▸ **Task instructions**
Restate word for word the lines of the records below, starting at the line that contains "(<sup>1</sup>Institute of Industry" and ending at the line that contains "INTRODUCTION", with both of those lines included and nothing else.

▸ **Records for this task**

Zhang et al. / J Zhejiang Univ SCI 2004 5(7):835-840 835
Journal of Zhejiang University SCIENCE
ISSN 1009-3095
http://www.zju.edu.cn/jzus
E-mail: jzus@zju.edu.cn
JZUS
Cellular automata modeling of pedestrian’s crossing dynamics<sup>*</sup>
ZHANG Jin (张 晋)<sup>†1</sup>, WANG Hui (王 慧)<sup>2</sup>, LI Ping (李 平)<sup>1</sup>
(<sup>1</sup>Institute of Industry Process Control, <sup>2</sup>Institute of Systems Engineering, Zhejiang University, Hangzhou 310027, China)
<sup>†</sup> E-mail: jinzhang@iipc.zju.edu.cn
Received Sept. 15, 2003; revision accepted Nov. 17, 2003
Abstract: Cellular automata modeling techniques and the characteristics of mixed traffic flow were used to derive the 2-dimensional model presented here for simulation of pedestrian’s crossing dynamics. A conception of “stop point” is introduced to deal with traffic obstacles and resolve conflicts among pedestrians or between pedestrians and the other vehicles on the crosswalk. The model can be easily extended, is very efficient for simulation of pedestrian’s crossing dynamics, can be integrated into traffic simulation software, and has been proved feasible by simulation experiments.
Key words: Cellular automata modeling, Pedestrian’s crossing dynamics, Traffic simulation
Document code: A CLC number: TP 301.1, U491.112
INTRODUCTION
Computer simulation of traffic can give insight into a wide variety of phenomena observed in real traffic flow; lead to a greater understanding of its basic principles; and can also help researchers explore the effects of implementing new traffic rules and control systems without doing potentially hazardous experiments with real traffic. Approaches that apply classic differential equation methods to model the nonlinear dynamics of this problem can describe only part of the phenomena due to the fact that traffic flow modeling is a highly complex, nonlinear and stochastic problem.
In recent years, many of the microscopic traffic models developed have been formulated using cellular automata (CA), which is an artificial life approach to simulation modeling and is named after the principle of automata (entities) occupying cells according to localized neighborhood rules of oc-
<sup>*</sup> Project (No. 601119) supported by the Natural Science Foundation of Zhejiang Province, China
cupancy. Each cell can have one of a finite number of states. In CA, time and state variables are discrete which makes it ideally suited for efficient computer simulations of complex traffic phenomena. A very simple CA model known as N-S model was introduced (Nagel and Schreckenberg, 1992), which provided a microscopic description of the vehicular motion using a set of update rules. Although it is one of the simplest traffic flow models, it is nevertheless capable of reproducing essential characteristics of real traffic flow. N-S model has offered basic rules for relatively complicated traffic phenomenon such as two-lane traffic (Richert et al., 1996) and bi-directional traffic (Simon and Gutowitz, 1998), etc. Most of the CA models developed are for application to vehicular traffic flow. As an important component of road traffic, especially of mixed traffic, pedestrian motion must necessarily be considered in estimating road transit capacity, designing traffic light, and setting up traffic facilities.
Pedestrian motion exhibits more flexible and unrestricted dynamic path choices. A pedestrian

▸ **Result of this task**
(<sup>1</sup>Institute of Industry Process Control, <sup>2</sup>Institute of Systems Engineering, Zhejiang University, Hangzhou 310027, China)
<sup>†</sup> E-mail: jinzhang@iipc.zju.edu.cn
Received Sept. 15, 2003; revision accepted Nov. 17, 2003
Abstract: Cellular automata modeling techniques and the characteristics of mixed traffic flow were used to derive the 2-dimensional model presented here for simulation of pedestrian’s crossing dynamics. A conception of “stop point” is introduced to deal with traffic obstacles and resolve conflicts among pedestrians or between pedestrians and the other vehicles on the crosswalk. The model can be easily extended, is very efficient for simulation of pedestrian’s crossing dynamics, can be integrated into traffic simulation software, and has been proved feasible by simulation experiments.
Key words: Cellular automata modeling, Pedestrian’s crossing dynamics, Traffic simulation
Document code: A CLC number: TP 301.1, U491.112
INTRODUCTION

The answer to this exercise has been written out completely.